Melissa de la Cruz and her husband Michael Johnston are the co-authors of Frozen.
How is this a risky read, you might ask? Piers Anthony's Xanth series is a tongue-firmly-in-cheek affair, filled with awful puns about bad dreams delivered by horses — literal "night mares" — and corny jokes about how Xanth is eerily similar to the geography of Florida, the author's home state.
Isn't this book just funny? How is it risky? Or dark? Or adult? Yet precisely because of its naughty, offhand humor, we found it risky and thrilling. Let us explain ...
Melissa
I read A Spell for Chameleon when I was 13, and what I found most striking about the book was its inside-joke depiction of the "stages" of womanhood. They appear in the character of Chameleon herself, who is not one woman but three: beautiful but stupid Wynne, sensible and average-looking Dee, and ugly but extremely intelligent crone Fanchon. Chameleon seeks to end her curse as she despairs of ever meeting a man who is willing to put up with her changeable nature.
I grew up in a Filipino household, in a culture where a girl's getting her period is a cause for celebration. When I got mine at 11, my parents had a party – it was mortifying even as they tried to convince me there was absolutely nothing to be ashamed of. So I found it fascinating that a woman's moods and unpredictable nature could be handled in such an easy and light-hearted way in fiction. Maybe my parents were right after all.
Reading the book, I remember thinking: one day, I will grow up and be like Chameleon — moody, beautiful, smart, ugly, sensible and average. Like her, I will find a partner who accepts that I am difficult and different, and who won't want me to change. Epic fantasy novels were full of too-perfect heroines; Arwen was another favorite, but she was so beautiful and so loyal, it was hard to relate. Unlike them, Chameleon reminded me of my mom and my aunts, who were smart and funny and moody and annoying — and had husbands who adored them. Now that was something to look forward to.
Michael
I read A Spell for Chameleon at the same age, and like Melissa, I was intrigued to find a book that not only acknowledged but made light of the fact that grown-up women were strange and unpredictable creatures. Woven inside this light-hearted fantasy story is a real one about sex, women, desire and desirability. The novel was filled with sexual tension, witty banter and jokes I wasn't yet privy to. I was fascinated by it.

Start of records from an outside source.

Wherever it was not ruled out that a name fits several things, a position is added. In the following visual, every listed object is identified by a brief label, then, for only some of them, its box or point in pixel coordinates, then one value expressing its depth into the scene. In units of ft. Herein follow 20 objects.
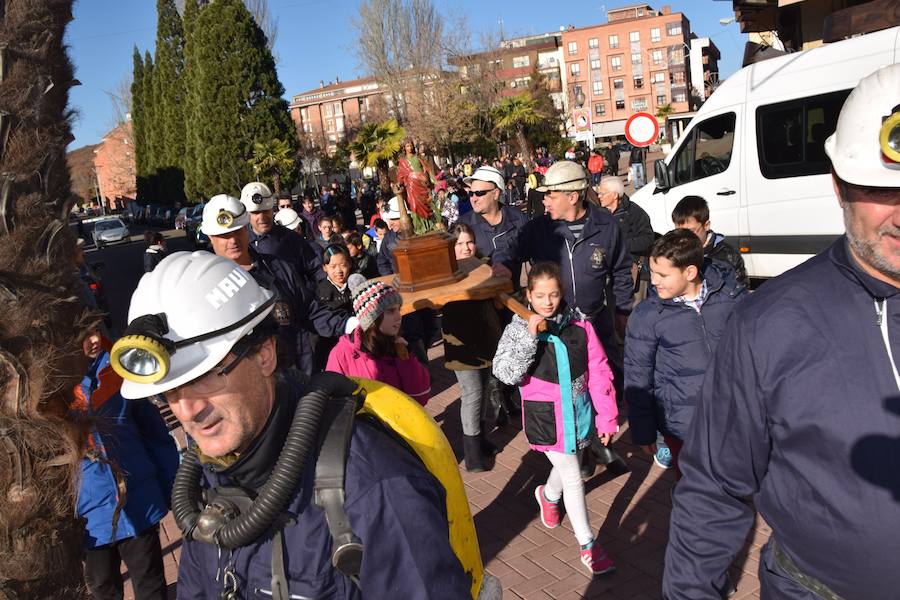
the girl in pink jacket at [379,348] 13.70
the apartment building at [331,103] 377.30
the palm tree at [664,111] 146.10
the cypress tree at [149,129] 189.47
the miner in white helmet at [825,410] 5.62
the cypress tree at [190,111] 109.19
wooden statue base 15.35
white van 25.26
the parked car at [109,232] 122.62
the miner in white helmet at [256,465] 4.91
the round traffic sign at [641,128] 39.04
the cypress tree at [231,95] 101.24
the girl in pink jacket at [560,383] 13.43
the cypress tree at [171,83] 162.30
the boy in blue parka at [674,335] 12.41
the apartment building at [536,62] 263.72
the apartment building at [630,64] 311.68
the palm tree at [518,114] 80.53
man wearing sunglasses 22.20
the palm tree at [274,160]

Another aspect of the book that felt like an adult secret was Bink's talent — or lack of it. Bink has no magical ability at all, and yet he is the hero of the book. (OK, it turns out he's immune to magic, but he can't do anything.) Growing up in America in the 1970s and '80s, I lived in a world of relentless self-esteem building, where every kid was awarded trophies for "participation" (which seemed pathetic even then). Bink's talentless nature was a revelation.

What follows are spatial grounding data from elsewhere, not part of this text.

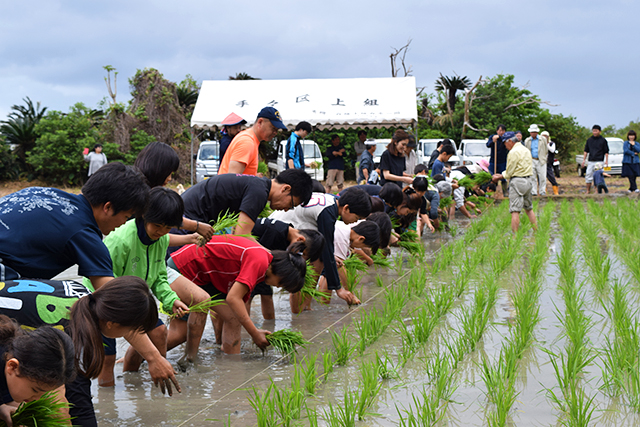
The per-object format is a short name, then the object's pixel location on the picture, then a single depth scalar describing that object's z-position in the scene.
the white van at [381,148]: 18.08
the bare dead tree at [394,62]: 26.56
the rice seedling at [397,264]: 6.01
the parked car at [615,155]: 19.77
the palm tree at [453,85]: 28.67
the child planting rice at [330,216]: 4.36
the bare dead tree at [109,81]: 28.49
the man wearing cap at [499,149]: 11.02
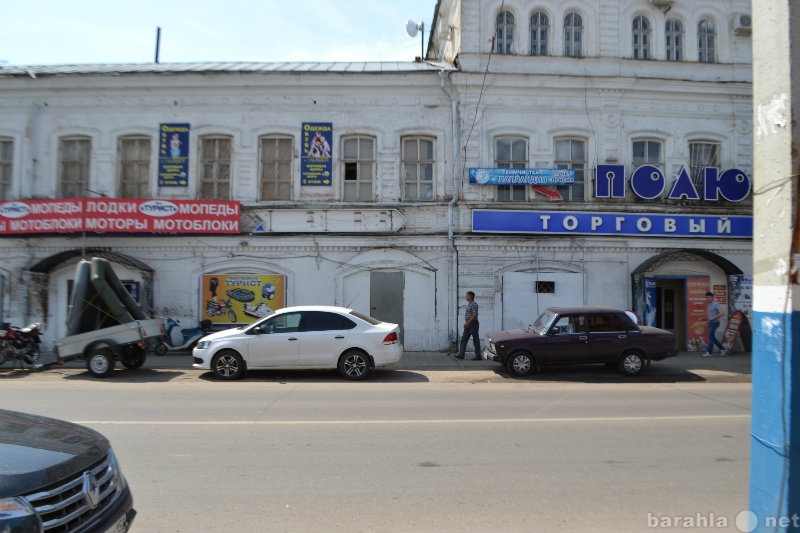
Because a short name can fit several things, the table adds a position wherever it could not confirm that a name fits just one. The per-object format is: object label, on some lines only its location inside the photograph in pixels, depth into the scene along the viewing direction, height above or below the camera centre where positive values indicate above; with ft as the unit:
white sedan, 37.32 -4.07
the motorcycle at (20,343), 41.20 -4.42
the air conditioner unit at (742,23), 54.44 +27.88
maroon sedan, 38.68 -3.51
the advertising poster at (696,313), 51.96 -1.63
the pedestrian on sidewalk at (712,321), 48.80 -2.23
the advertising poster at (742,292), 52.54 +0.49
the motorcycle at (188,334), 49.08 -4.17
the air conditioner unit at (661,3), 54.08 +29.54
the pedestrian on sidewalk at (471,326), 46.14 -2.85
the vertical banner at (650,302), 52.06 -0.62
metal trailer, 39.11 -4.19
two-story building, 52.06 +11.38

Through his story, I had an inkling that maybe I didn't need to be so "special" to grow up to be a decent human being. Like Bink, I could grow up to be perfectly ordinary and unheralded — just a normal guy, really — and still get the cool girl. It made me think that maybe we'll all turn out fine, even without our participation trophies.

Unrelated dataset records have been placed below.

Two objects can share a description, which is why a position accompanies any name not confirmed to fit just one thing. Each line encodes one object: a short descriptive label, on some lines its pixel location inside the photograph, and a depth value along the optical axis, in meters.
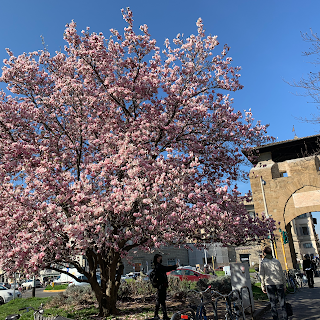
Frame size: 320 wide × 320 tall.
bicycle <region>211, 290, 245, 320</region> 6.94
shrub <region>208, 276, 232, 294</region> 14.38
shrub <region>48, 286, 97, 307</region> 12.71
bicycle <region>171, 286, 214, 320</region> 4.70
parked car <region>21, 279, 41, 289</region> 45.20
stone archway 23.86
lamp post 23.22
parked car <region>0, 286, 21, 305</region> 20.17
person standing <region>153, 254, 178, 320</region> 7.98
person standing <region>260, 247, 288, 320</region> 7.35
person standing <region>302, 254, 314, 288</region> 16.77
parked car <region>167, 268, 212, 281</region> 20.76
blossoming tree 8.17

Don't tell the grown-ups, though; they seem pretty attached to those two-dollar trinkets.
On our first date, we discovered that we had read and loved the same books as teenagers, including A Spell for Chameleon. It was exciting to discover a romantic partner who could speak the same languages (Elvish and Klingon), who laughed at the same jokes (anything involving tribute bands) and who shared the same appreciation and fondness for science fiction and fantasy. We had grown up in different parts of the world, but at heart — through the books that influenced and shaped us — we were exactly the same.
A Spell for Chameleon is no fairytale, the princess is a crone and the prince's name is Bink. Seriously. Bink. But both Bink and Chameleon found the person who accepted them as they were — the very essence of magic.